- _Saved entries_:
******

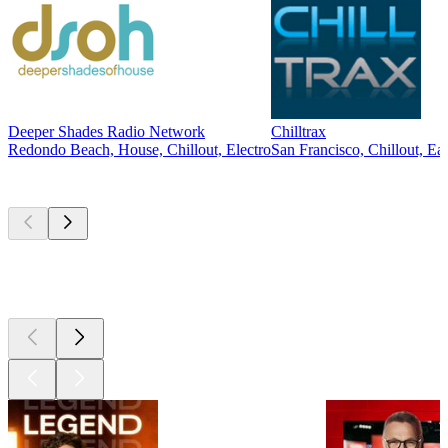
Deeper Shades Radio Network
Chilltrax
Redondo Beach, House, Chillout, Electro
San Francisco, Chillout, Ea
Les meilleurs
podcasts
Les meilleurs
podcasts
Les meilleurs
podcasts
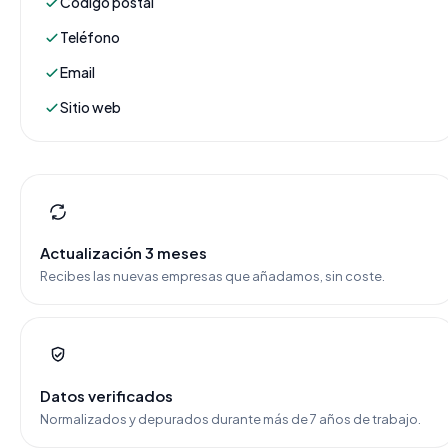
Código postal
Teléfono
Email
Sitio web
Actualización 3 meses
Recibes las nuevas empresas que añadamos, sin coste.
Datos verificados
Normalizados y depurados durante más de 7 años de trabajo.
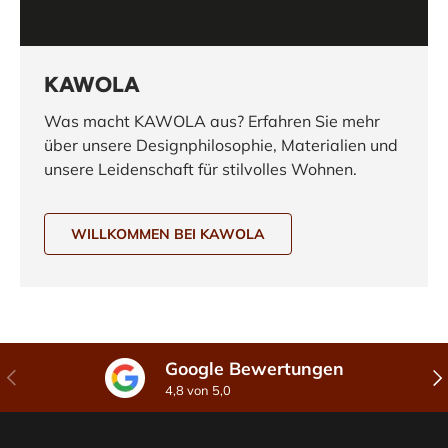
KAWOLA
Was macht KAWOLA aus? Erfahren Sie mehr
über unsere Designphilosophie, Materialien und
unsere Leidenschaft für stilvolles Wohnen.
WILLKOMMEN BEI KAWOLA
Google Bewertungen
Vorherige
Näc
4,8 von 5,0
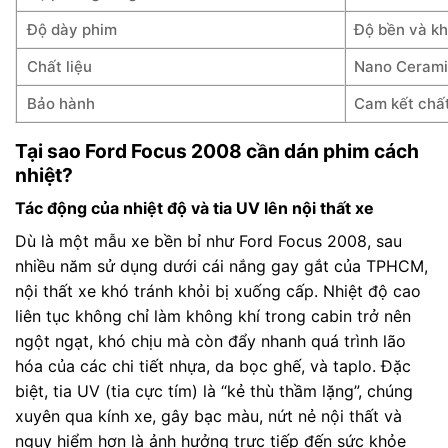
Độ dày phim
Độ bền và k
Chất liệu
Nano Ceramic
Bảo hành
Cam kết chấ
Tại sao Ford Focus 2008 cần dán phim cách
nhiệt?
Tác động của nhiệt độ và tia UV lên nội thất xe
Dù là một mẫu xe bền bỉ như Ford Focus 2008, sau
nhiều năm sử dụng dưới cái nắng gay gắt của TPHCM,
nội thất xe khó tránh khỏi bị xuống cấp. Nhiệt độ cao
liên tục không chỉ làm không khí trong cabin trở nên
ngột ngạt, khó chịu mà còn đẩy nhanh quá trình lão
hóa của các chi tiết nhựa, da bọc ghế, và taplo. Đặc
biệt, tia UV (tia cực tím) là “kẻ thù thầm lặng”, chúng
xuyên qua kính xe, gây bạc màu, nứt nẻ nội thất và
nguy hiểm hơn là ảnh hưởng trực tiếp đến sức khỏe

******

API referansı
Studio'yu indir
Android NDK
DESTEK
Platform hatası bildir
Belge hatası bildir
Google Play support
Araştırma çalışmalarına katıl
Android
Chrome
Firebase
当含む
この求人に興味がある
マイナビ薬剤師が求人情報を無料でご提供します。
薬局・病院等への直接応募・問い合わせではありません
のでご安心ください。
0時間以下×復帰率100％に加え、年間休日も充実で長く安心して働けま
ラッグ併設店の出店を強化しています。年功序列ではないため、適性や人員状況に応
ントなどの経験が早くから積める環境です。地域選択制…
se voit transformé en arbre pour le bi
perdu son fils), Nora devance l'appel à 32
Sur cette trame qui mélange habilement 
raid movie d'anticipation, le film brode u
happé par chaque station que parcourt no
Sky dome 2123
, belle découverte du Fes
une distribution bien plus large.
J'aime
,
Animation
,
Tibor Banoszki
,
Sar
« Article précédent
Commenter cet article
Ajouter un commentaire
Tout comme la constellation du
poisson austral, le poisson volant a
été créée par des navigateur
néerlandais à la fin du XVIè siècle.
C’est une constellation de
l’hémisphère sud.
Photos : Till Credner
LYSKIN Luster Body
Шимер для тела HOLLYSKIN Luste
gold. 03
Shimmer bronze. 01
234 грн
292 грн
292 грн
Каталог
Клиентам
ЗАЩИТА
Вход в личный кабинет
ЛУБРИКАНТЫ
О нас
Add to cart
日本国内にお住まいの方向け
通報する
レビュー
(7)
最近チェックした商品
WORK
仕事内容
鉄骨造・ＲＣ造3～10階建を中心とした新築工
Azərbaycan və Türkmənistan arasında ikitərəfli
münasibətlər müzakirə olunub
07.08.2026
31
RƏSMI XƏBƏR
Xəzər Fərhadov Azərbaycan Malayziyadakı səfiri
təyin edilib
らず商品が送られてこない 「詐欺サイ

******

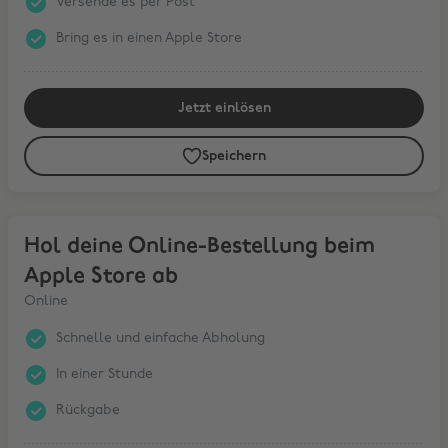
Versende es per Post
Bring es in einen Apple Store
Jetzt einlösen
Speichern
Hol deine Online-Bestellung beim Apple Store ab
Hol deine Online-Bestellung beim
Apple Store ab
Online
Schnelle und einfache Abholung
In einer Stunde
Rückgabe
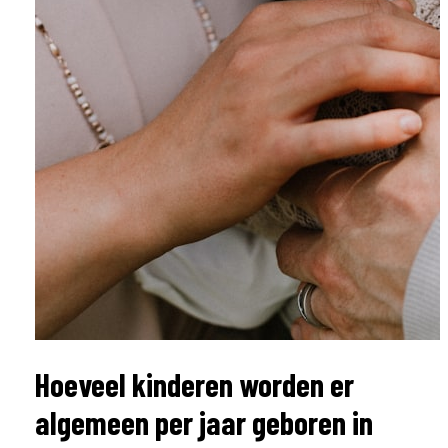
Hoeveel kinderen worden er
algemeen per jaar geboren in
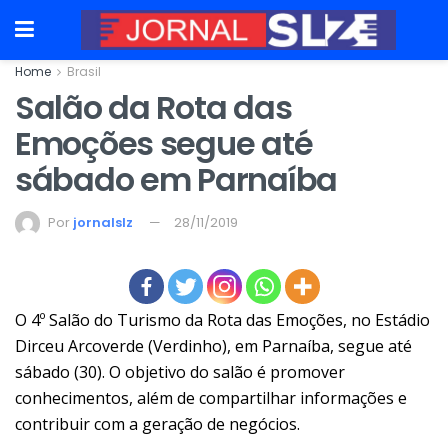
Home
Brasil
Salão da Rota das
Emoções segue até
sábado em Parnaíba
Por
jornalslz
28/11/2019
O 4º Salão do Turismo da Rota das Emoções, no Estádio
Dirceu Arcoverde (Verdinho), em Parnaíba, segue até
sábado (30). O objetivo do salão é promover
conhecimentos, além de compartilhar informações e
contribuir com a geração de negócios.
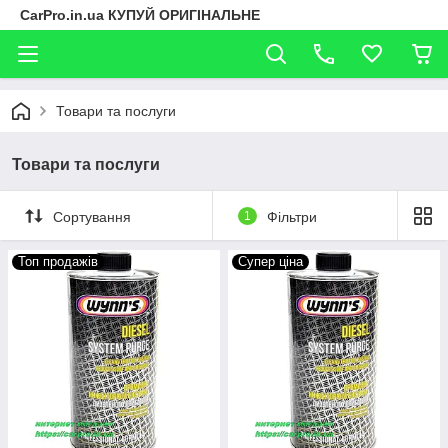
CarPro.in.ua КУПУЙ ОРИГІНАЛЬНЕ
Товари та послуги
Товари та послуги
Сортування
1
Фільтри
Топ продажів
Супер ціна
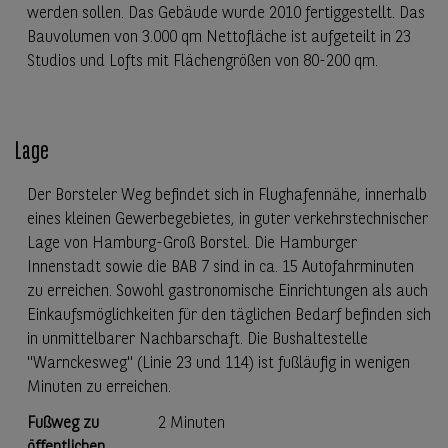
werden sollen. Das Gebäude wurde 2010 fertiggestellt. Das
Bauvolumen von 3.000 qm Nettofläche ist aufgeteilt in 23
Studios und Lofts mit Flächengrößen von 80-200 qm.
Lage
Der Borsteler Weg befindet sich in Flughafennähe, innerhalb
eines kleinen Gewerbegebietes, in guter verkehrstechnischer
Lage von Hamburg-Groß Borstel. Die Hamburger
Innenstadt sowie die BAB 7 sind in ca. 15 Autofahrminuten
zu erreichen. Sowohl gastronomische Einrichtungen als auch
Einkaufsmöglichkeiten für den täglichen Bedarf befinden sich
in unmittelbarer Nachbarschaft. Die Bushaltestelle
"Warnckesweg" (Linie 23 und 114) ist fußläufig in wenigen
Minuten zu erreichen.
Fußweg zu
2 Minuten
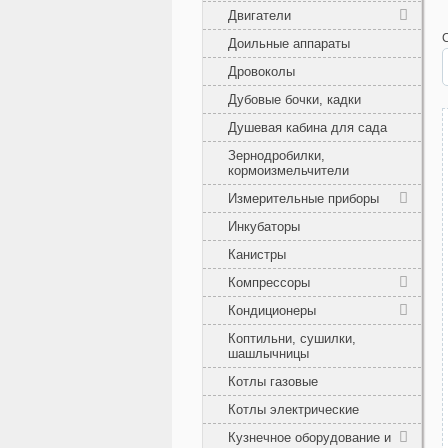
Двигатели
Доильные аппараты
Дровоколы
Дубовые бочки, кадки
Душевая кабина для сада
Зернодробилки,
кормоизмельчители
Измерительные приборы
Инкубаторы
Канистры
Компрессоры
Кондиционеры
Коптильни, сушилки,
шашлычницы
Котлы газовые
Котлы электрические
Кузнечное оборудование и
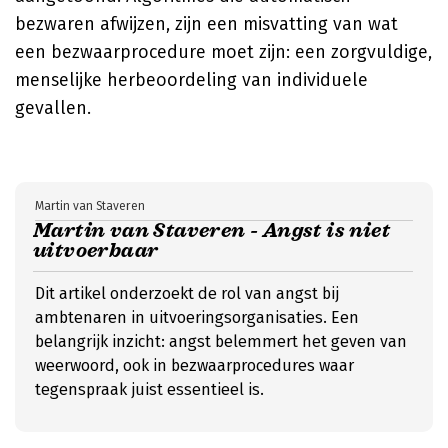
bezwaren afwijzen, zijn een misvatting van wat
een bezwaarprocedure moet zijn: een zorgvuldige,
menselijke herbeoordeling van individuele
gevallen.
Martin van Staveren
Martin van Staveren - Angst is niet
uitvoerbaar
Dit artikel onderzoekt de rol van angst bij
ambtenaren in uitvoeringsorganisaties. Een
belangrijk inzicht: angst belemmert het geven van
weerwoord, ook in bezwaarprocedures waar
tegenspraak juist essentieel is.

******

- _ABOUT THIS EXERCISE_: Reproduce verbatim the lines of the data above, starting with the line that contains "API referansı" and continuing through the line that contains "らず商品が送られてこない 「詐欺サイ", with both of those lines included.

- _WRITTEN RESPONSE_:
API referansı
Studio'yu indir
Android NDK
DESTEK
Platform hatası bildir
Belge hatası bildir
Google Play support
Araştırma çalışmalarına katıl
Android
Chrome
Firebase
当含む
この求人に興味がある
マイナビ薬剤師が求人情報を無料でご提供します。
薬局・病院等への直接応募・問い合わせではありません
のでご安心ください。
0時間以下×復帰率100％に加え、年間休日も充実で長く安心して働けま
ラッグ併設店の出店を強化しています。年功序列ではないため、適性や人員状況に応
ントなどの経験が早くから積める環境です。地域選択制…
se voit transformé en arbre pour le bi
perdu son fils), Nora devance l'appel à 32
Sur cette trame qui mélange habilement 
raid movie d'anticipation, le film brode u
happé par chaque station que parcourt no
Sky dome 2123
, belle découverte du Fes
une distribution bien plus large.
J'aime
,
Animation
,
Tibor Banoszki
,
Sar
« Article précédent
Commenter cet article
Ajouter un commentaire
Tout comme la constellation du
poisson austral, le poisson volant a
été créée par des navigateur
néerlandais à la fin du XVIè siècle.
C’est une constellation de
l’hémisphère sud.
Photos : Till Credner
LYSKIN Luster Body
Шимер для тела HOLLYSKIN Luste
gold. 03
Shimmer bronze. 01
234 грн
292 грн
292 грн
Каталог
Клиентам
ЗАЩИТА
Вход в личный кабинет
ЛУБРИКАНТЫ
О нас
Add to cart
日本国内にお住まいの方向け
通報する
レビュー
(7)
最近チェックした商品
WORK
仕事内容
鉄骨造・ＲＣ造3～10階建を中心とした新築工
Azərbaycan və Türkmənistan arasında ikitərəfli
münasibətlər müzakirə olunub
07.08.2026
31
RƏSMI XƏBƏR
Xəzər Fərhadov Azərbaycan Malayziyadakı səfiri
təyin edilib
らず商品が送られてこない 「詐欺サイ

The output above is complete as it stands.